--- TASK DETAILS ---
Within the material below, filter for lines that hold the word "комментарий".
--*--
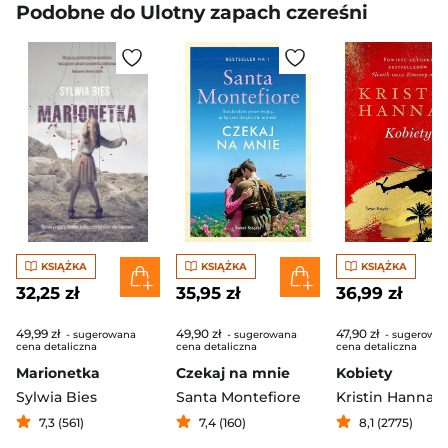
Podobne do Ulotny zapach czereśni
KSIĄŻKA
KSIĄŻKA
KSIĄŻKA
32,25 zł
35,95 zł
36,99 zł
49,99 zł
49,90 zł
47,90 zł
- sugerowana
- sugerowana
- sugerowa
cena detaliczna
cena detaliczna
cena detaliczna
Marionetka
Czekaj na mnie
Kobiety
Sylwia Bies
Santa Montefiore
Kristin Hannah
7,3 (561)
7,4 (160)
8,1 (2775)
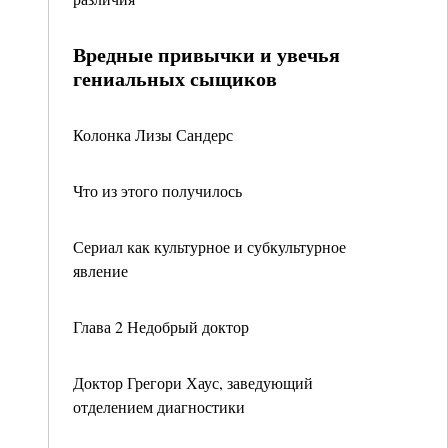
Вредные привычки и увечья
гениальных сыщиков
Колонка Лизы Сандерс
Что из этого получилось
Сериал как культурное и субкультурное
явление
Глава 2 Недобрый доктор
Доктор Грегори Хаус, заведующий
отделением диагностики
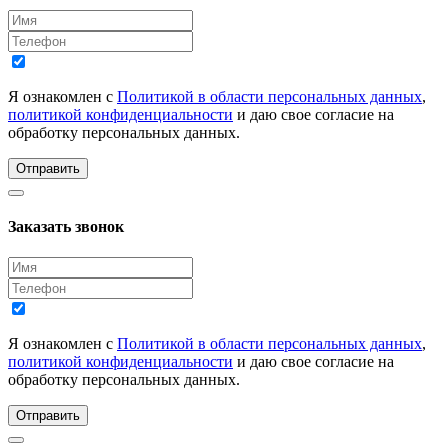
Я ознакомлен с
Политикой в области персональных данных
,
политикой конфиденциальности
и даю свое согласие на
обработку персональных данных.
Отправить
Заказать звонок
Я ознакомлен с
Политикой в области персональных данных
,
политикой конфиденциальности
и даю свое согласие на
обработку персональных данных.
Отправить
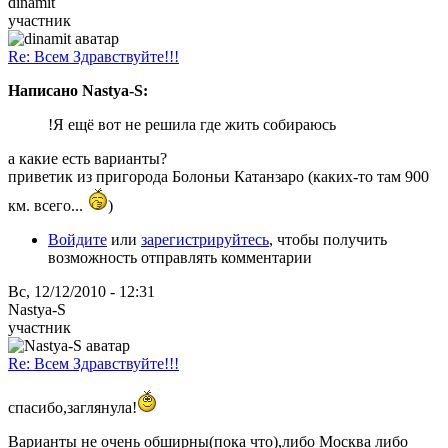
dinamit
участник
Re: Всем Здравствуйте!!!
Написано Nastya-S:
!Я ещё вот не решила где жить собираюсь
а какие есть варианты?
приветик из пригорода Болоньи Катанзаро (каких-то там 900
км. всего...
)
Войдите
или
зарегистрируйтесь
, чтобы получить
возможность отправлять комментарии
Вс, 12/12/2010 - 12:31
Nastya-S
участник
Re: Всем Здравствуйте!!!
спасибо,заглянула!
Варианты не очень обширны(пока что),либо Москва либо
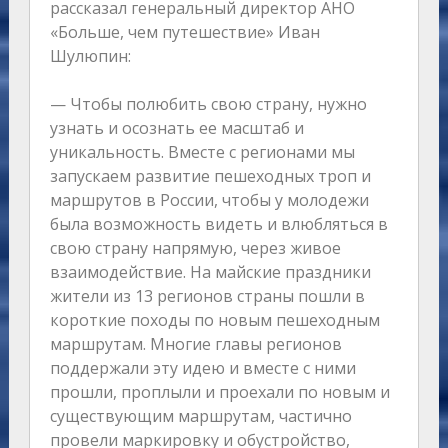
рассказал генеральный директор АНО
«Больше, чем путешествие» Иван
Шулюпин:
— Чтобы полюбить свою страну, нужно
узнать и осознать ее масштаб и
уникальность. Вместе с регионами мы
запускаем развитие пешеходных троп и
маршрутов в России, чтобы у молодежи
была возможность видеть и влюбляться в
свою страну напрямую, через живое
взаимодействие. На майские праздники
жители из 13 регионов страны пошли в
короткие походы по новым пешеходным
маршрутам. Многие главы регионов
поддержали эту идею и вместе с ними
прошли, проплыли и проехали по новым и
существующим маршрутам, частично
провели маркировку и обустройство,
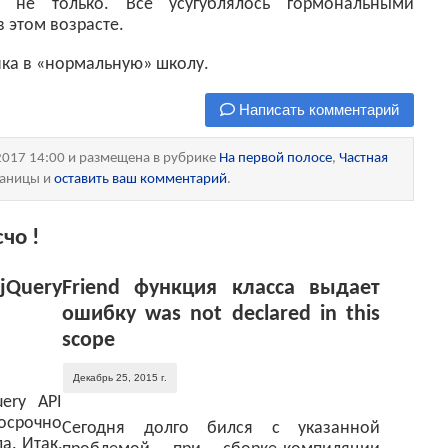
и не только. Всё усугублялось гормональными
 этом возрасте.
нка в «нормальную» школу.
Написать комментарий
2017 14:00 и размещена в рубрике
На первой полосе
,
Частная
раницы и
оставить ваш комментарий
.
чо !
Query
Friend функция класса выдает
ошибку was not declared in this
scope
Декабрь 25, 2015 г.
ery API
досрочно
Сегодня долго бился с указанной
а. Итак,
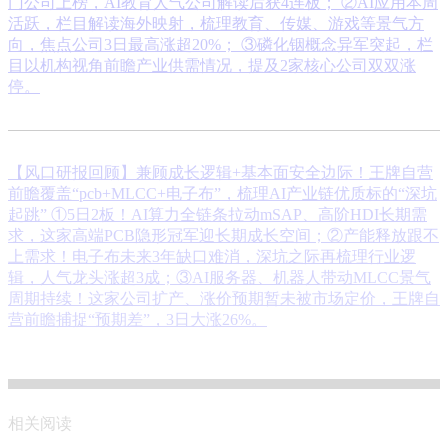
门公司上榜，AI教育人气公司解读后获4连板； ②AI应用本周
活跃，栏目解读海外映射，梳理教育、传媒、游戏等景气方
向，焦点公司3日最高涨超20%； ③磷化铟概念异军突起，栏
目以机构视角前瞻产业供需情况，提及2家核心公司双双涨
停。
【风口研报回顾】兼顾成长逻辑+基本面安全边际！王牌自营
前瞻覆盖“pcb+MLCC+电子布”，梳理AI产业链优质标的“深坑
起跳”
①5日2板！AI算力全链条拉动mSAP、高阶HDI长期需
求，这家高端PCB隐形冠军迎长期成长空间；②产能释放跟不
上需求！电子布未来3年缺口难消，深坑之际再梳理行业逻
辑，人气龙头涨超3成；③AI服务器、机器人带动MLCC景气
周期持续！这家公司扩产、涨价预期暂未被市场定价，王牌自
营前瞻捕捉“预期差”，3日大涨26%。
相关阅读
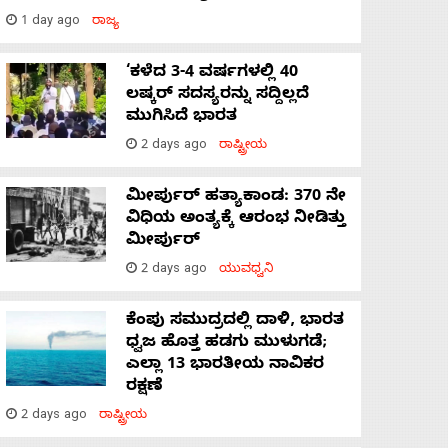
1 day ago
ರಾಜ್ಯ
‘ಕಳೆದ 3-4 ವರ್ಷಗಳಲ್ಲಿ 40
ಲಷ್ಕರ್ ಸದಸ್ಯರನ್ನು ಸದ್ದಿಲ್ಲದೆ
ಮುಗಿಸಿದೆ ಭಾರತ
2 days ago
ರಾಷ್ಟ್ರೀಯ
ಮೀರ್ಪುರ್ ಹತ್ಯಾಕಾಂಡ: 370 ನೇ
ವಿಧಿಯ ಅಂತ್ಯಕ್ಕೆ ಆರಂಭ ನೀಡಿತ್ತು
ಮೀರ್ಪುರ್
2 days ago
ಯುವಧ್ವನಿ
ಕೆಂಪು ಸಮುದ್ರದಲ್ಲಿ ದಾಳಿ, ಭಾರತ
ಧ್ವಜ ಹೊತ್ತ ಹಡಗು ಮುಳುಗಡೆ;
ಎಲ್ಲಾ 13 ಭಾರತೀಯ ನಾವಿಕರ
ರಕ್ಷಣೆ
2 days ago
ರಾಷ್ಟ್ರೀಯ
--*--
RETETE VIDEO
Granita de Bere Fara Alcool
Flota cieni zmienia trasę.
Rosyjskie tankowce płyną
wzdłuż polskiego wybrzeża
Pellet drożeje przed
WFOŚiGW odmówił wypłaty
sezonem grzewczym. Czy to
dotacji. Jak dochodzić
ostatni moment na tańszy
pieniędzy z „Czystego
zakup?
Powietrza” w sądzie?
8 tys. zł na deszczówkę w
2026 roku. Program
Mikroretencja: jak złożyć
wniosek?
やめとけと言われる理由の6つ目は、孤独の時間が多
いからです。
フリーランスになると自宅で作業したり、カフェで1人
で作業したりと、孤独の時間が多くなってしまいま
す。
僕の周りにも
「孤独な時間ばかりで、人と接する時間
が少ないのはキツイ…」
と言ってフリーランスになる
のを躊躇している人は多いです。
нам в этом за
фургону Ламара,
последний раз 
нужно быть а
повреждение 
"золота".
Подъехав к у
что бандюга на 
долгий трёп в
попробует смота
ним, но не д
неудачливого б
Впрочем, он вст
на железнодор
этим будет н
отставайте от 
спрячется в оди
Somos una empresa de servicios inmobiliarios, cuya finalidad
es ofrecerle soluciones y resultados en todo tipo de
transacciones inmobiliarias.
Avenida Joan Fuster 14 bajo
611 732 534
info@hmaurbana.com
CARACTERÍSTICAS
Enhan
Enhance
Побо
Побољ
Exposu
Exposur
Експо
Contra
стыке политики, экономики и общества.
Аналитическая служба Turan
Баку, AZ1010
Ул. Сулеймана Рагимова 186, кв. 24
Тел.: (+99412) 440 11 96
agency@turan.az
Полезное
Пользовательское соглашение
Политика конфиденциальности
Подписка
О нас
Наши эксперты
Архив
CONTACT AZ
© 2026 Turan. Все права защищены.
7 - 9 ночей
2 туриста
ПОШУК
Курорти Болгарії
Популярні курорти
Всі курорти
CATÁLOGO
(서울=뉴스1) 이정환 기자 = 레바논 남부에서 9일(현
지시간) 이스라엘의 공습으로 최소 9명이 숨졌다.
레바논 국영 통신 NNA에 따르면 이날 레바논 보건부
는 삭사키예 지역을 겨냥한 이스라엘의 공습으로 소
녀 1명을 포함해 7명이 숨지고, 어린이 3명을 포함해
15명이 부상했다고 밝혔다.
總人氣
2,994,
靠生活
--*--
--- WRITTEN ANSWER ---
Написать комментарий
оставить ваш комментарий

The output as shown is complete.